This past week, Orthodox Christians gathered twice to celebrate what is known as the “Great Blessing of the Waters.” On the Evening before January 6, their practice is to share in a liturgy that blesses the water of the Baptismal Font inside their sanctuaries. And then on January 6, the day of Epiphany, they gather at a body of water outside the sanctuary -- a river, a lake, or the ocean -- where the water is blessed by the priest who then throws a wooden cross into it. If swimming is feasible, volunteers dive in and attempt to retrieve the cross; for anyone who does so receives a personal and a family blessing and the promise of good luck for the coming year. In Tarpon Springs, Florida, this annual celebration attracts as many as 4,000 worshippers and hundreds of volunteer swimmers. In Russia, as you might guess, the swimming part is not encourage. There, the practice is simply to cut a hole in the ice, so that the priest can grasp the cross securely while immersing it three times.
This morning, along with many other Western Christians, we celebrate the Baptism of our Lord. We began our service with our own “Blessing of the Waters” and a remembrance of our baptism, giving thanks for the gift of water that brings life and freshness to the earth and which washes away our sins and brings us to eternal life. In our processional hymn, we joined in singing as we felt that water fall upon our heads: “Remember and rejoice, renewed by floods of grace. We bear the sign of Jesus Christ, that time cannot erase.” We will not, however, for a number of reasons, follow this later today, with an outdoor swimming opportunity at Confluence Park, where Cherry Creek and the Platte River come together.
But we do this morning remember the Baptism of our Lord in the River Jordan, thinking about what that event meant for His life and ministry. And we remember as well, our own baptism and what that “walking wet” marked by the sign of the cross means for our life and our ministry.
Three years ago, on the Day of Epiphany, my wife and I joined a group led by professors from the Lutheran School of Theology at Chicago for a pilgrimage to the Holy Land. We flew from O’Hare by way of Paris to Amman, Jordan. The next day we were driven to what is known as “Bethany Beyond the Jordan” -- one of sites along the Jordan River considered to be places where Jesus was baptized by his relative John. While an increasing number of scholars and archaeologists are convinced that this is the spot where John the Baptist lived and to which people came from the city of Jerusalem to hear his fiery words and be baptized by him, it is not an impressive site. At that point, just north of where the Jordan enters the Dead Sea, the land is desolate and sandy, and the Jordan little more than a small, muddy stream. Near the place where people can walk down and take home a bottle of the water, is a beautiful church built in honor of John the Baptist, and all around the area are excavations of other dwellings from antiquity that point to this as the “spot” where Jesus was baptized. Another site we visited within Israel, is located just north of where the Jordan enters the Sea of Galilee. This sire both developed and beautiful. There the water flows clear in a fairly wide river, past a location now used for mass baptisms, equipped with showers and changing rooms and a series of wide stone steps leading to the river itself -- where there is, by the way, a large sign warning people not to go into the water.
Christians did not begin to make pilgrimages to the Holy Land until several centuries after the time of Christ. The places we now visit on modern pilgrimages to this tense and divided land, may or may not be the actual places where events recorded in the New Testament took place, so again and again our tour leaders reminded us that what is ultimately important is not where these events might have occurred, but what events like the Baptism of our Lord meant and what they continue to mean for us.

DATA RECORDS
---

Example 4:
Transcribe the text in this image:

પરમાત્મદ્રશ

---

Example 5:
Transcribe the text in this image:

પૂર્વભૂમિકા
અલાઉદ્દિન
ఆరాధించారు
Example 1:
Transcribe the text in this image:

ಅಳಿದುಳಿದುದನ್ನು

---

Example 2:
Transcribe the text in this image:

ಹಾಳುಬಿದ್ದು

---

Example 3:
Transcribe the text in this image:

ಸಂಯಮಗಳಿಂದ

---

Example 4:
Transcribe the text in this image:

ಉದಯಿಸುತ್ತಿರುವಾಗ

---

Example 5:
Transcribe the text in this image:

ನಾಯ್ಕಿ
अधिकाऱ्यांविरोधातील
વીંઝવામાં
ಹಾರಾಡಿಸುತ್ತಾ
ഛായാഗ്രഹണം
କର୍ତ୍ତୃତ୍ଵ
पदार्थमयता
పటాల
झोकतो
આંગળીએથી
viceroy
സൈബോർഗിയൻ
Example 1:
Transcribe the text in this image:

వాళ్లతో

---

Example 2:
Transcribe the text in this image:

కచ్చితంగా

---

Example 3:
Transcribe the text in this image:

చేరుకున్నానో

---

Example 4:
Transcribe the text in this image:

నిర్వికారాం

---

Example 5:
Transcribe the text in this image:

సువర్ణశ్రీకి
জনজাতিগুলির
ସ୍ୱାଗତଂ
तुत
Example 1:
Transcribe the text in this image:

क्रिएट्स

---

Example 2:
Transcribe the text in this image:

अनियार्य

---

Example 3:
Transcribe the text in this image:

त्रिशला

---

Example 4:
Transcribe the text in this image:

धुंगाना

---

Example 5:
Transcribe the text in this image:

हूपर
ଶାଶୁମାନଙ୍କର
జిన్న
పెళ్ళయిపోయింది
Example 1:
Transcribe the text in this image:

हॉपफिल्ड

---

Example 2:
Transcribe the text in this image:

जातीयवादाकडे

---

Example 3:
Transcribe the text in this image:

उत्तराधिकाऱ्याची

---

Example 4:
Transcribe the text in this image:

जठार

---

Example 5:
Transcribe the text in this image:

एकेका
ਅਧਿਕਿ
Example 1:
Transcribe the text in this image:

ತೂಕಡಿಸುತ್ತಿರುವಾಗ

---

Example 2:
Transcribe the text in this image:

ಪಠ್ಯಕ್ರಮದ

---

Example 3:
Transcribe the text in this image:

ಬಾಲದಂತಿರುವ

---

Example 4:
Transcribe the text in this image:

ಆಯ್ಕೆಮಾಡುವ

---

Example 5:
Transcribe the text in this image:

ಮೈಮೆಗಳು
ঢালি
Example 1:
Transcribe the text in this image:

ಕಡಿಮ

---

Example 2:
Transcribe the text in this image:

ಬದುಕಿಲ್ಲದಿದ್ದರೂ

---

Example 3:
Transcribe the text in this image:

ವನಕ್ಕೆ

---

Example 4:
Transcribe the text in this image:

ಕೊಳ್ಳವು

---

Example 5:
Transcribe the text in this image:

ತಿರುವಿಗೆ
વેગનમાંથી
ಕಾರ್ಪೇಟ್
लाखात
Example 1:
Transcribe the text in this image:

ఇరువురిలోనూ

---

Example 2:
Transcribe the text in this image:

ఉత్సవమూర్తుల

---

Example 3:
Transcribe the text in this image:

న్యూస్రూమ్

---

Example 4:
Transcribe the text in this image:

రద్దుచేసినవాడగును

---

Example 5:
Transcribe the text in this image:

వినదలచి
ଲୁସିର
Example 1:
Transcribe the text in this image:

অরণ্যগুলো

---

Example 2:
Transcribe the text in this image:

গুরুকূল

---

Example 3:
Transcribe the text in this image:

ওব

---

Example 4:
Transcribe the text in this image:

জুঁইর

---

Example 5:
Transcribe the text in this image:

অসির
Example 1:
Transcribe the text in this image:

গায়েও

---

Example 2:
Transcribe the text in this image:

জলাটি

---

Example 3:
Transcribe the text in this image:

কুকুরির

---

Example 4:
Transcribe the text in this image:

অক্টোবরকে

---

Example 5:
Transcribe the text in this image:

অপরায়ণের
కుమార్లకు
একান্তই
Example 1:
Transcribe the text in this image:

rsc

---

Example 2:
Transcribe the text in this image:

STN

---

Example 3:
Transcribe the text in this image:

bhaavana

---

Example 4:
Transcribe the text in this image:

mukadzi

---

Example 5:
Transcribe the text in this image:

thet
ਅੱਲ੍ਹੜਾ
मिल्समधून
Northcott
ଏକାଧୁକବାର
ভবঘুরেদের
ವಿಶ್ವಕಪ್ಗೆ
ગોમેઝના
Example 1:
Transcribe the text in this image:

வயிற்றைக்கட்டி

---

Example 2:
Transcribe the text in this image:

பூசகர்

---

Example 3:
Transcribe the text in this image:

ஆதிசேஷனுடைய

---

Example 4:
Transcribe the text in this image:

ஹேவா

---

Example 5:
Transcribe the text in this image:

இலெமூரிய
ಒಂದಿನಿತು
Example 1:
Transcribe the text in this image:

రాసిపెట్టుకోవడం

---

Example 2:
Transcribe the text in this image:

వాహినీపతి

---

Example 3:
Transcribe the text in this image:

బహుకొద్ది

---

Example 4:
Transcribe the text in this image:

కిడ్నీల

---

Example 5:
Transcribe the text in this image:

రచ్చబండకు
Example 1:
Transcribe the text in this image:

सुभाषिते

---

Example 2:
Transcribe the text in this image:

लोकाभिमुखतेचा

STATED EXERCISE
Answer these questions from the sermon excerpt:
(a) How many worshippers can the annual celebration in Tarpon Springs, Florida, attract?
(b) Where do Cherry Creek and the Platte River come together?
(c) By way of which city did the pilgrimage group fly to Amman, Jordan?

RESULT
(a) As many as 4,000 worshippers.
(b) At Confluence Park.
(c) Paris.